_Work to be completed_. Please copy the records below, changing "developed" to "edited" and keeping everything else the same. Leave the pictures out of your answer.

_Entries provided_.
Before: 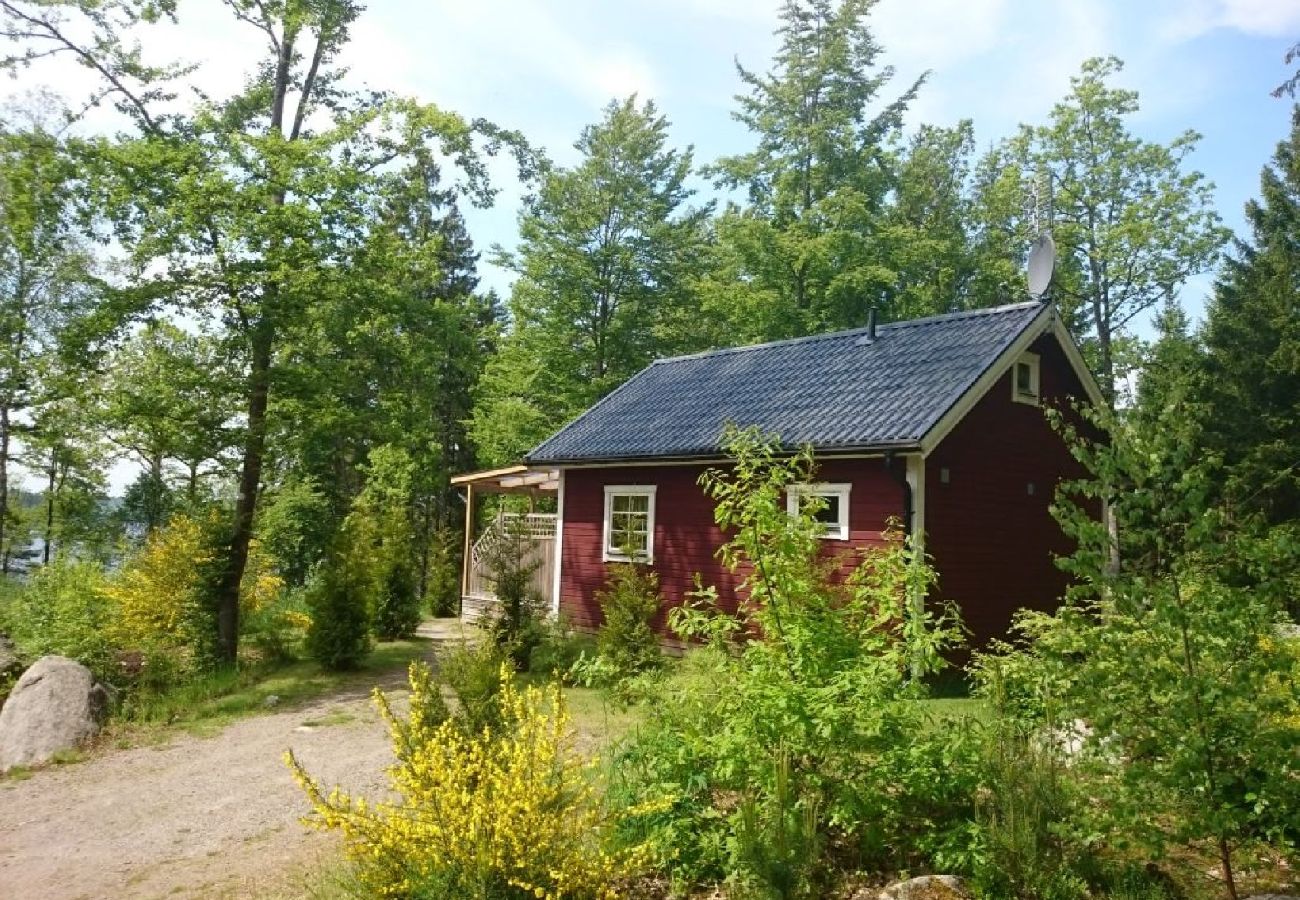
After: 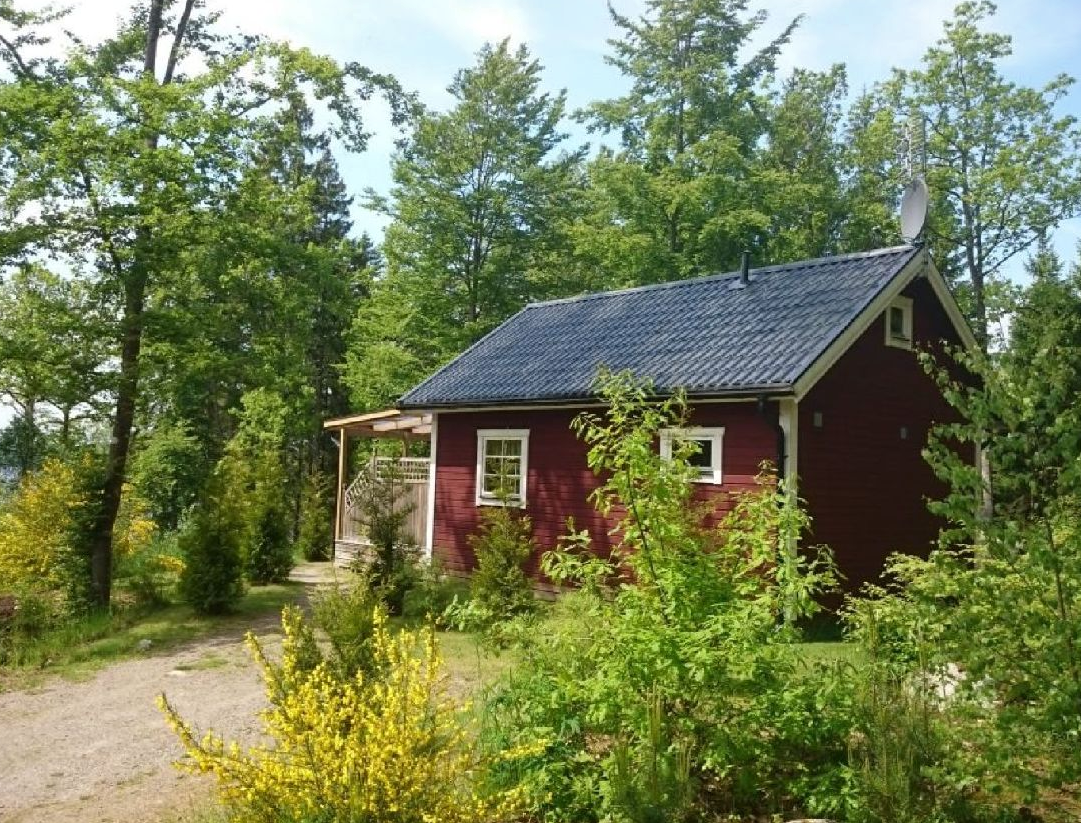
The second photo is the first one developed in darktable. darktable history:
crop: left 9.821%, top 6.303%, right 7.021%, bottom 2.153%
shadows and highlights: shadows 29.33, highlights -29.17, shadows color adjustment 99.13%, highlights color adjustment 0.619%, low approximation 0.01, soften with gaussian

_Finished task_.
Before: 
After: 
The second photo is the first one edited in darktable. darktable history:
crop: left 9.821%, top 6.303%, right 7.021%, bottom 2.153%
shadows and highlights: shadows 29.33, highlights -29.17, shadows color adjustment 99.13%, highlights color adjustment 0.619%, low approximation 0.01, soften with gaussian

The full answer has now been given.